By Ian Pollock
Personal finance reporter, BBC News
Irish savers now have an advantage over those in the UK
The emergency decision by the Irish government to guarantee the safety of all deposits in six of its main savings institutions for two years may give UK savers a great opportunity.
If you want somewhere secure to put your cash during the current financial crisis, then opening an account with any of the six looks like a very good idea.
The guarantee lasts for the next two years and potential customers will not need to take a flight or ferry to the Irish republic to take advantage of it.
Four of the six have branches or activities in the UK, and at least two are publicly very keen to have your money.
"We'd be very happy to accept deposits," said a cheerful Michael Fingleton, chief executive of the Irish Nationwide building society.
"We prefer to have the average man's deposit rather than very large ones, which are very volatile," he explained.
Currently Mr Fingleton's society has only two branches in the UK - one in London and one in Belfast - with about 25-30,000 customers between them.
The guaranteed six
Allied Irish Bank
Anglo Irish Bank
Bank of Ireland
Educational Building Society
Irish Life and Permanent (Ireland's biggest life insurance company)
Irish Nationwide Building Society
And as luck would have it a new branch will be opening in Bristol in the next week or so.
The Financial Regulator in Ireland has suggested that the Irish savings institutions should not trumpet their extra protection too loudly, for fear of giving them a clear advantage over their UK counterparts.
But Mr Fingleton has a different plan.
"We are planning to launch an advertising campaign in the next couple of weeks, in the papers," he said.
"We'll be emphasising that the rates are guaranteed by the Irish government," he added.

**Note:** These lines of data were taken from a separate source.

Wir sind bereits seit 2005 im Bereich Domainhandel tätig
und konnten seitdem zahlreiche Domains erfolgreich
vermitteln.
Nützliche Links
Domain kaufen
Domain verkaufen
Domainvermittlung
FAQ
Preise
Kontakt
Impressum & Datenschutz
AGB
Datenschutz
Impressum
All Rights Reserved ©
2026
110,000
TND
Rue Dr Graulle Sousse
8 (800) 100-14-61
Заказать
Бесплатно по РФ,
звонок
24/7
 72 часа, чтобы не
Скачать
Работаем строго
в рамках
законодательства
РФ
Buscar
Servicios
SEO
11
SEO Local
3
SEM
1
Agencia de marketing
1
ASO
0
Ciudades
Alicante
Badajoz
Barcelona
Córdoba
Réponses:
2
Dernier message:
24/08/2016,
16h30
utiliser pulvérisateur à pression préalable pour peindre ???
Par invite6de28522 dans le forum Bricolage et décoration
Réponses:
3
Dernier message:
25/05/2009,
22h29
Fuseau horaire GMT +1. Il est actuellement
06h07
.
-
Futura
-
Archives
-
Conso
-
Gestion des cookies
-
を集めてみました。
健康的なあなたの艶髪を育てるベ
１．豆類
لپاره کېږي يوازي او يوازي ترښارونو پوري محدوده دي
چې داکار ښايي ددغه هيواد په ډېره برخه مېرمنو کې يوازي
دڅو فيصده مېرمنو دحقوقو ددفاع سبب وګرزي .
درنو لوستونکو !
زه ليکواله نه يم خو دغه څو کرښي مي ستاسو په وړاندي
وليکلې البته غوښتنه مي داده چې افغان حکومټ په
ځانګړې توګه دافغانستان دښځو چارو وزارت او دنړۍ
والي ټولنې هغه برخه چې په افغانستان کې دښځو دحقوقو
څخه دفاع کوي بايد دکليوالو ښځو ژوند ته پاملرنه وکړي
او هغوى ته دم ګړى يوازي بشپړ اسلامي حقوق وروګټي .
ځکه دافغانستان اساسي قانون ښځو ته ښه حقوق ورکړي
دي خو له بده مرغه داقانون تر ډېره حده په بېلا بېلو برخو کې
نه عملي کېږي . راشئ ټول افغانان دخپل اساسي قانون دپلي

As far as he is concerned, the announcement by the Irish Department of Finance covers all depositors of the six named savings organisations, wherever they may be, and whoever they are.
That is a view shared by the Anglo Irish Bank, which has seven branches in England and Scotland and one in Belfast, with approximately 100,000 savers.
"The clear understanding we have received is that this is total protection for depositors of the Anglo Irish Bank, regardless of where they are," said a spokesman.
However a press officer at the Department of Finance in Dublin was not quite so categorical.
"In this case the legislation will be coming along in the next week and we can't give a definitive answer until then," he said.
"But normally a wholly owned subsidiary would be covered - so it's probably yes.
"But a final decision remains to be made," he emphasised.
The two biggest banks active in the UK which are covered by the extra protection are the Allied Irish Bank (AIB) and the Bank of Ireland (BoI).
The AIB has 27 branches in England, Scotland and Wales and 47 in Northern Ireland where it is known as the First Trust Bank.
"We do expect that all AIB activities will be covered," said a spokesman.
The Bank of Ireland has 46 branches in Northern Ireland and 11 offices in England and Scotland, where it focuses on business rather than High Street customers.
As well as running the mortgage lending business of the former Bristol & West building society, it also runs the financial services division of the UK Post Office.
Through that link the BoI now has about 1.5m customers with deposit accounts, credit cards and insurance, so anyone with a savings account will also benefit from the Irish government's generosity.
"The announcement applies to the Bank of Ireland in all our jurisdictions and to all our subsidiaries," said a spokeswoman.
Ulster Bank of Ireland and First Active have also applied to be part of the guarantee scheme but have not yet been accepted.
Of course, you do not need to look across the Irish sea for a 100% government backed guarantee for your savings.
The UK's own National Savings & Investments (NS&I), the people who sell premium bonds, offer just that sort of government backing.
It offers a wide variety of short and long term savings accounts, but does not offer a standard bank account with cheque book and standing order and direct debit facilities.
However its Easy Access savings account does offer a cash card so you can withdraw money from an ATM.
Some of the interest rates on offer tend to look a bit unattractive compared to some commercial competitors, but that is what you pay for 100% certainty of getting your money back.
And for some savers the index-linked accounts (offering protection against inflation) and tax free accounts, can be a good deal in their own right.
The other state-backed savings institution that cannot go bust is the Northern Rock.
Now it is nationalised it too has a 100% state guarantee and is very keen to have your money.